**Données de l'exercice**
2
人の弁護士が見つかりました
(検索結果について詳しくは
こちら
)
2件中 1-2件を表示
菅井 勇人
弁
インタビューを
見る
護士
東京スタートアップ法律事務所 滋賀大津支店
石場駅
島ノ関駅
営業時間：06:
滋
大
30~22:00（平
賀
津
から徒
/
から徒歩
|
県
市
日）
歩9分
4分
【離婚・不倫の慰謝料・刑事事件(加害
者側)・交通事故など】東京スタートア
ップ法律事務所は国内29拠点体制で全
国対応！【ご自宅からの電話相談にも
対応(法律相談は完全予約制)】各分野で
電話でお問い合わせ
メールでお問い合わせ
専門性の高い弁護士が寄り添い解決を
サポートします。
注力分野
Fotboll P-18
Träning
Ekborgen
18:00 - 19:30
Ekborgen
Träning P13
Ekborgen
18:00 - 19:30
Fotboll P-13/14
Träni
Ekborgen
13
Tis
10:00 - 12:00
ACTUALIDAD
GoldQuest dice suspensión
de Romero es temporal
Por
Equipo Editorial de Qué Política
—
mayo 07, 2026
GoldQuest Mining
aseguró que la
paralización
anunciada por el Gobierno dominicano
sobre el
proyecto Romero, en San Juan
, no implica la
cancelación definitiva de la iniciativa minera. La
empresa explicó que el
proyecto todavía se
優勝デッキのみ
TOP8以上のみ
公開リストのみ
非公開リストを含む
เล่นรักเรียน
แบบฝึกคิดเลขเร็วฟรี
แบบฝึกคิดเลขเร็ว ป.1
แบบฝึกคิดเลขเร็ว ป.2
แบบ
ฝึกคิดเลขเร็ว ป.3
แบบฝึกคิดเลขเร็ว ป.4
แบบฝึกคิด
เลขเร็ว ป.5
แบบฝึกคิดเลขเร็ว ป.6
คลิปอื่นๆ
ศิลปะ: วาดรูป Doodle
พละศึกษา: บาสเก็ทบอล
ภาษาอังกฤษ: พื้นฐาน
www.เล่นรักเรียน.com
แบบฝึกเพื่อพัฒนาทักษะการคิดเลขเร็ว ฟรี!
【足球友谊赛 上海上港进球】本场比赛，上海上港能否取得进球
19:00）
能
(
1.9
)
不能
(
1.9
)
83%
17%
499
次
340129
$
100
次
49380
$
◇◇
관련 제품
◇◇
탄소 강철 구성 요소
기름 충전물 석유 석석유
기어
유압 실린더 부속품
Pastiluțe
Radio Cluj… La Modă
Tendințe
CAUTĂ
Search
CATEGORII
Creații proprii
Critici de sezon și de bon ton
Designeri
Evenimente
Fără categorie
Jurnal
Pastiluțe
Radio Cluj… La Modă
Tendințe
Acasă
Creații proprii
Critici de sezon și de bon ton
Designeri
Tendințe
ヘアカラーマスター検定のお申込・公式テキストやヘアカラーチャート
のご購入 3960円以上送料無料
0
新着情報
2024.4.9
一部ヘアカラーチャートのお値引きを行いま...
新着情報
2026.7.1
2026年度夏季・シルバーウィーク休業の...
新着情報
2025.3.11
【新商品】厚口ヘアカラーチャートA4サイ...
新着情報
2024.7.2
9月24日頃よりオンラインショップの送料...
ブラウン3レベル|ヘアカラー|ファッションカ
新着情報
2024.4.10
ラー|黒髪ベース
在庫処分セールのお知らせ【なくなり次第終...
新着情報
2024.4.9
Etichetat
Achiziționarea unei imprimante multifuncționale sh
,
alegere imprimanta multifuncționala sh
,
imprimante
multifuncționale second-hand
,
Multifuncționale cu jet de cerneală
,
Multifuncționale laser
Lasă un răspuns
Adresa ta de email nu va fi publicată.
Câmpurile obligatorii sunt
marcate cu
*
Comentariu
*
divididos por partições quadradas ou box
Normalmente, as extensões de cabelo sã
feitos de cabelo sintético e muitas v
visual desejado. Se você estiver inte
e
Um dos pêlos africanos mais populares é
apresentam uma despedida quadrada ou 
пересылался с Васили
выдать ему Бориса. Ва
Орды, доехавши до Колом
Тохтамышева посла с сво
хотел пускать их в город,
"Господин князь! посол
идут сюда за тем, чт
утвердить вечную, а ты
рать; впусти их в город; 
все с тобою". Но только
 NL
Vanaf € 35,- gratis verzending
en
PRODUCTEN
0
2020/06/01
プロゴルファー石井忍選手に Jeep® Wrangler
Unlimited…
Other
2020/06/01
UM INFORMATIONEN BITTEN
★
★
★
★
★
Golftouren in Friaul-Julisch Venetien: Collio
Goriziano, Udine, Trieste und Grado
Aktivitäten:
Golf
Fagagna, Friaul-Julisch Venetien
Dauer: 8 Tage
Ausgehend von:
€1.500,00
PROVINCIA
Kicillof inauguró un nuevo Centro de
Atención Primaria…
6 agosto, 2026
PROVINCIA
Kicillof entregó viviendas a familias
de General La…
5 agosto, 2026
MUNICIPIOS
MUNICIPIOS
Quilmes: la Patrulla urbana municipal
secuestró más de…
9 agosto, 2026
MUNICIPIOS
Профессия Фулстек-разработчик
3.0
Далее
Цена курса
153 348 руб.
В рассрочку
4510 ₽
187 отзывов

**Consigne**
Réécrivez toutes les lignes de la liste ci-dessus sous forme d'énumération numérotée, en omettant les lignes vides.

**Réponse**
1. 2
2. 人の弁護士が見つかりました
3. (検索結果について詳しくは
4. こちら
5. )
6. 2件中 1-2件を表示
7. 菅井 勇人
8. 弁
9. インタビューを
10. 見る
11. 護士
12. 東京スタートアップ法律事務所 滋賀大津支店
13. 石場駅
14. 島ノ関駅
15. 営業時間：06:
16. 滋
17. 大
18. 30~22:00（平
19. 賀
20. 津
21. から徒
22. /
23. から徒歩
24. |
25. 県
26. 市
27. 日）
28. 歩9分
29. 4分
30. 【離婚・不倫の慰謝料・刑事事件(加害
31. 者側)・交通事故など】東京スタートア
32. ップ法律事務所は国内29拠点体制で全
33. 国対応！【ご自宅からの電話相談にも
34. 対応(法律相談は完全予約制)】各分野で
35. 電話でお問い合わせ
36. メールでお問い合わせ
37. 専門性の高い弁護士が寄り添い解決を
38. サポートします。
39. 注力分野
40. Fotboll P-18
41. Träning
42. Ekborgen
43. 18:00 - 19:30
44. Ekborgen
45. Träning P13
46. Ekborgen
47. 18:00 - 19:30
48. Fotboll P-13/14
49. Träni
50. Ekborgen
51. 13
52. Tis
53. 10:00 - 12:00
54. ACTUALIDAD
55. GoldQuest dice suspensión
56. de Romero es temporal
57. Por
58. Equipo Editorial de Qué Política
59. —
60. mayo 07, 2026
61. GoldQuest Mining
62. aseguró que la
63. paralización
64. anunciada por el Gobierno dominicano
65. sobre el
66. proyecto Romero, en San Juan
67. , no implica la
68. cancelación definitiva de la iniciativa minera. La
69. empresa explicó que el
70. proyecto todavía se
71. 優勝デッキのみ
72. TOP8以上のみ
73. 公開リストのみ
74. 非公開リストを含む
75. เล่นรักเรียน
76. แบบฝึกคิดเลขเร็วฟรี
77. แบบฝึกคิดเลขเร็ว ป.1
78. แบบฝึกคิดเลขเร็ว ป.2
79. แบบ
80. ฝึกคิดเลขเร็ว ป.3
81. แบบฝึกคิดเลขเร็ว ป.4
82. แบบฝึกคิด
83. เลขเร็ว ป.5
84. แบบฝึกคิดเลขเร็ว ป.6
85. คลิปอื่นๆ
86. ศิลปะ: วาดรูป Doodle
87. พละศึกษา: บาสเก็ทบอล
88. ภาษาอังกฤษ: พื้นฐาน
89. www.เล่นรักเรียน.com
90. แบบฝึกเพื่อพัฒนาทักษะการคิดเลขเร็ว ฟรี!
91. 【足球友谊赛 上海上港进球】本场比赛，上海上港能否取得进球
92. 19:00）
93. 能
94. (
95. 1.9
96. )
97. 不能
98. (
99. 1.9
100. )
101. 83%
102. 17%
103. 499
104. 次
105. 340129
106. $
107. 100
108. 次
109. 49380
110. $
111. ◇◇
112. 관련 제품
113. ◇◇
114. 탄소 강철 구성 요소
115. 기름 충전물 석유 석석유
116. 기어
117. 유압 실린더 부속품
118. Pastiluțe
119. Radio Cluj… La Modă
120. Tendințe
121. CAUTĂ
122. Search
123. CATEGORII
124. Creații proprii
125. Critici de sezon și de bon ton
126. Designeri
127. Evenimente
128. Fără categorie
129. Jurnal
130. Pastiluțe
131. Radio Cluj… La Modă
132. Tendințe
133. Acasă
134. Creații proprii
135. Critici de sezon și de bon ton
136. Designeri
137. Tendințe
138. ヘアカラーマスター検定のお申込・公式テキストやヘアカラーチャート
139. のご購入 3960円以上送料無料
140. 0
141. 新着情報
142. 2024.4.9
143. 一部ヘアカラーチャートのお値引きを行いま...
144. 新着情報
145. 2026.7.1
146. 2026年度夏季・シルバーウィーク休業の...
147. 新着情報
148. 2025.3.11
149. 【新商品】厚口ヘアカラーチャートA4サイ...
150. 新着情報
151. 2024.7.2
152. 9月24日頃よりオンラインショップの送料...
153. ブラウン3レベル|ヘアカラー|ファッションカ
154. 新着情報
155. 2024.4.10
156. ラー|黒髪ベース
157. 在庫処分セールのお知らせ【なくなり次第終...
158. 新着情報
159. 2024.4.9
160. Etichetat
161. Achiziționarea unei imprimante multifuncționale sh
162. ,
163. alegere imprimanta multifuncționala sh
164. ,
165. imprimante
166. multifuncționale second-hand
167. ,
168. Multifuncționale cu jet de cerneală
169. ,
170. Multifuncționale laser
171. Lasă un răspuns
172. Adresa ta de email nu va fi publicată.
173. Câmpurile obligatorii sunt
174. marcate cu
175. *
176. Comentariu
177. *
178. divididos por partições quadradas ou box
179. Normalmente, as extensões de cabelo sã
180. feitos de cabelo sintético e muitas v
181. visual desejado. Se você estiver inte
182. e
183. Um dos pêlos africanos mais populares é
184. apresentam uma despedida quadrada ou 
185. пересылался с Васили
186. выдать ему Бориса. Ва
187. Орды, доехавши до Колом
188. Тохтамышева посла с сво
189. хотел пускать их в город,
190. "Господин князь! посол
191. идут сюда за тем, чт
192. утвердить вечную, а ты
193. рать; впусти их в город; 
194. все с тобою". Но только
195.  NL
196. Vanaf € 35,- gratis verzending
197. en
198. PRODUCTEN
199. 0
200. 2020/06/01
201. プロゴルファー石井忍選手に Jeep® Wrangler
202. Unlimited…
203. Other
204. 2020/06/01
205. UM INFORMATIONEN BITTEN
206. ★
207. ★
208. ★
209. ★
210. ★
211. Golftouren in Friaul-Julisch Venetien: Collio
212. Goriziano, Udine, Trieste und Grado
213. Aktivitäten:
214. Golf
215. Fagagna, Friaul-Julisch Venetien
216. Dauer: 8 Tage
217. Ausgehend von:
218. €1.500,00
219. PROVINCIA
220. Kicillof inauguró un nuevo Centro de
221. Atención Primaria…
222. 6 agosto, 2026
223. PROVINCIA
224. Kicillof entregó viviendas a familias
225. de General La…
226. 5 agosto, 2026
227. MUNICIPIOS
228. MUNICIPIOS
229. Quilmes: la Patrulla urbana municipal
230. secuestró más de…
231. 9 agosto, 2026
232. MUNICIPIOS
233. Профессия Фулстек-разработчик
234. 3.0
235. Далее
236. Цена курса
237. 153 348 руб.
238. В рассрочку
239. 4510 ₽
240. 187 отзывов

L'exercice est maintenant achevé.